··· MATERIAL PROVIDED

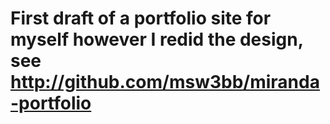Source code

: # First draft of a portfolio site for myself however I redid the design, see http://github.com/msw3bb/miranda-portfolio
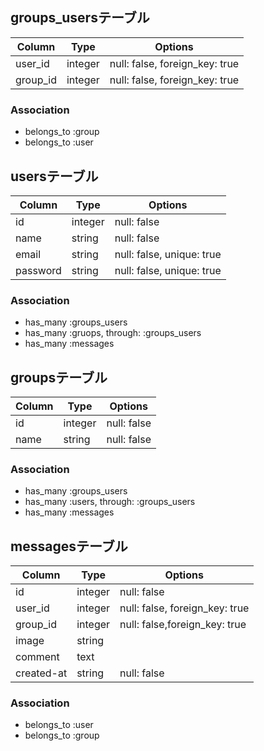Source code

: 
## groups_usersテーブル

|Column|Type|Options|
|------|----|-------|
|user_id|integer|null: false, foreign_key: true|
|group_id|integer|null: false, foreign_key: true|

### Association
- belongs_to :group
- belongs_to :user 


## usersテーブル
|Column|Type|Options|
|------|----|-------|
|id|integer|null: false|
|name|string|null: false|
|email|string|null: false, unique: true|
|password|string|null: false, unique: true|

### Association
- has_many :groups_users
- has_many :gruops, through: :groups_users
- has_many :messages


## groupsテーブル
|Column|Type|Options|
|------|----|-------|
|id|integer|null: false|
|name|string|null: false|

### Association
- has_many :groups_users
- has_many :users, through: :groups_users
- has_many :messages


## messagesテーブル
|Column|Type|Options|
|------|----|-------|
|id|integer|null: false|
|user_id|integer|null: false, foreign_key: true|
|group_id|integer|null: false,foreign_key: true|
|image|string|
|comment|text|
|created-at|string|null: false|

### Association
- belongs_to :user
- belongs_to :group
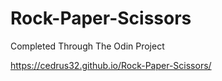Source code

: # Rock-Paper-Scissors

Completed Through The Odin Project

https://cedrus32.github.io/Rock-Paper-Scissors/
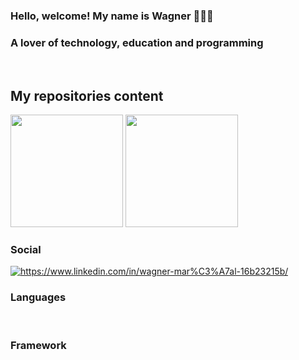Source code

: ### Hello, welcome! My name is Wagner 🧑🏻‍💻
### A lover of technology, education and programming
<br>

## My repositories content
<div>
  <img height="180em" src="https://github-readme-stats.vercel.app/api?username=wagnermarcal&show_icons=true&theme=tokyonight&include_all_commits=true&count_private=true"/>
  <img height="180em" src="https://github-readme-stats.vercel.app/api/top-langs/?username=wagnermarcal&layout=compact&theme=tokyonight"/>
</div>

### Social

<div style="display: inline_block"> 
  <a href="https://www.linkedin.com/in/wagner-mar%C3%A7al-16b23215b/" target="_blank"> 
    <img align="center" alt="https://www.linkedin.com/in/wagner-mar%C3%A7al-16b23215b/" src="https://img.shields.io/badge/LinkedIn-0077B5?style=for-the-badge&logo=linkedin&logoColor=white"/>
  </a>
</div>

### Languages 
<div style="display: inline_block"> 
<img align="center" alt="" src="https://img.shields.io/badge/Java-ED8B00?style=for-the-badge&logo=java&logoColor=white"/>
<img align="center" alt="" src="https://img.shields.io/badge/MySQL-00000F?style=for-the-badge&logo=mysql&logoColor=white"/>
<img align="center" alt="" src="https://img.shields.io/badge/PHP-777BB4?style=for-the-badge&logo=php&logoColor=white"/>
<img align="center" alt="" src="https://img.shields.io/badge/Python-3776AB?style=for-the-badge&logo=python&logoColor=white"/>
<img align="center" alt="" src="https://img.shields.io/badge/Kotlin-0095D5?&style=for-the-badge&logo=kotlin&logoColor=white"/>
  
</div>

### Framework
<div style="display: inline_block"> 
<img align="center" alt="" src="https://img.shields.io/badge/Spring-6DB33F?style=for-the-badge&logo=spring&logoColor=white"/>
</div>

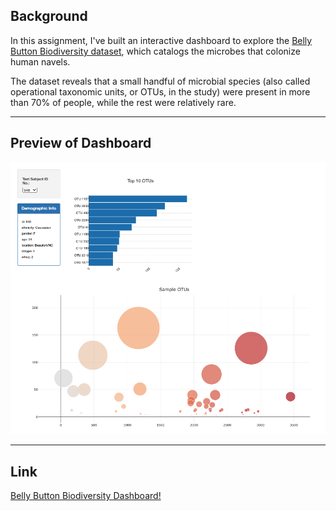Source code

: ## Background

In this assignment, I've built an interactive dashboard to explore the [Belly Button Biodiversity dataset](http://robdunnlab.com/projects/belly-button-biodiversity/), which catalogs the microbes that colonize human navels.

The dataset reveals that a small handful of microbial species (also called operational taxonomic units, or OTUs, in the study) were present in more than 70% of people, while the rest were relatively rare.

---

## Preview of Dashboard

![dashboard containing belly button samples top 10 OTUs with demographic information, bar chart, bubble chart](StarterCode/plotly_dash.png)

---

## Link

[Belly Button Biodiversity Dashboard!](https://teresaflicek.github.io/plotly-challenge/StarterCode/)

······

Set aside each line above that includes the string "height" and report it.

■ **FINISHED EXERCISE**
  <img height="180em" src="https://github-readme-stats.vercel.app/api?username=wagnermarcal&show_icons=true&theme=tokyonight&include_all_commits=true&count_private=true"/>
  <img height="180em" src="https://github-readme-stats.vercel.app/api/top-langs/?username=wagnermarcal&layout=compact&theme=tokyonight"/>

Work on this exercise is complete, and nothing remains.